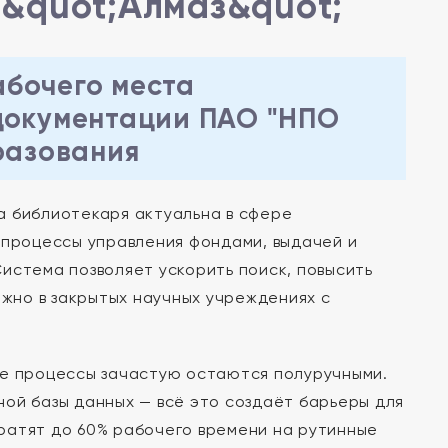
&quot;Алмаз&quot;
абочего места
документации ПАО "НПО
разования
 библиотекаря актуальна в сфере
 процессы управления фондами, выдачей и
истема позволяет ускорить поиск, повысить
ажно в закрытых научных учреждениях с
ые процессы зачастую остаются полуручными.
ой базы данных — всё это создаёт барьеры для
ратят до 60% рабочего времени на рутинные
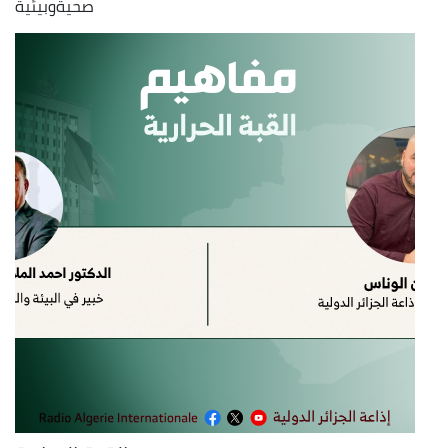
صحيةوبيئية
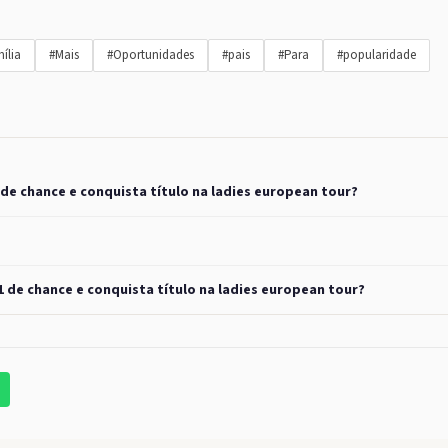
ília
#Mais
#Oportunidades
#pais
#Para
#popularidade
 de chance e conquista título na ladies european tour?
1 de chance e conquista título na ladies european tour?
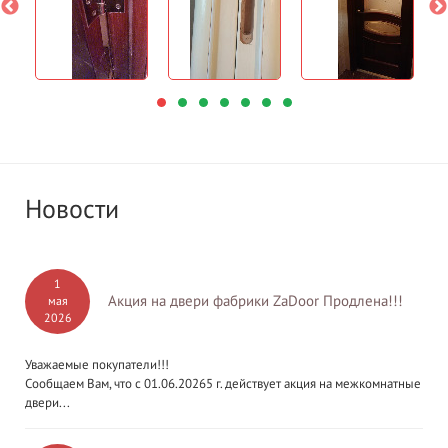
Новости
1
Акция на двери фабрики ZaDoor Продлена!!!
мая
2026
Уважаемые покупатели!!!
Сообщаем Вам, что с 01.06.20265 г. действует акция на межкомнатные
двери...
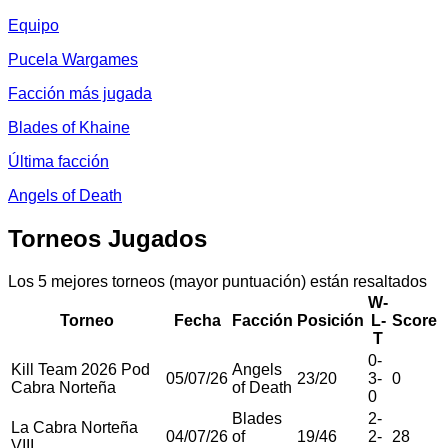
Equipo
Pucela Wargames
Facción más jugada
Blades of Khaine
Última facción
Angels of Death
Torneos Jugados
Los 5 mejores torneos (mayor puntuación) están resaltados
W-
Torneo
Fecha
Facción
Posición
L-
Score
T
0
-
Kill Team 2026 Pod
Angels
05/07/26
23
/
20
3
-
0
Cabra Norteña
of Death
0
Blades
2
-
La Cabra Norteña
04/07/26
of
19
/
46
2
-
28
VIII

**********

__Required action__:
A faithful, word-for-word copy of the records above, pictures left out, is the answer.

__Answer section__:
&quot;Алмаз&quot;
абочего места
документации ПАО "НПО
разования
 библиотекаря актуальна в сфере
 процессы управления фондами, выдачей и
истема позволяет ускорить поиск, повысить
ажно в закрытых научных учреждениях с
ые процессы зачастую остаются полуручными.
ой базы данных — всё это создаёт барьеры для
ратят до 60% рабочего времени на рутинные
صحيةوبيئية
ília
#Mais
#Oportunidades
#pais
#Para
#popularidade
 de chance e conquista título na ladies european tour?
1 de chance e conquista título na ladies european tour?
Новости
1
Акция на двери фабрики ZaDoor Продлена!!!
мая
2026
Уважаемые покупатели!!!
Сообщаем Вам, что с 01.06.20265 г. действует акция на межкомнатные
двери...
Equipo
Pucela Wargames
Facción más jugada
Blades of Khaine
Última facción
Angels of Death
Torneos Jugados
Los 5 mejores torneos (mayor puntuación) están resaltados
W-
Torneo
Fecha
Facción
Posición
L-
Score
T
0
-
Kill Team 2026 Pod
Angels
05/07/26
23
/
20
3
-
0
Cabra Norteña
of Death
0
Blades
2
-
La Cabra Norteña
04/07/26
of
19
/
46
2
-
28
VIII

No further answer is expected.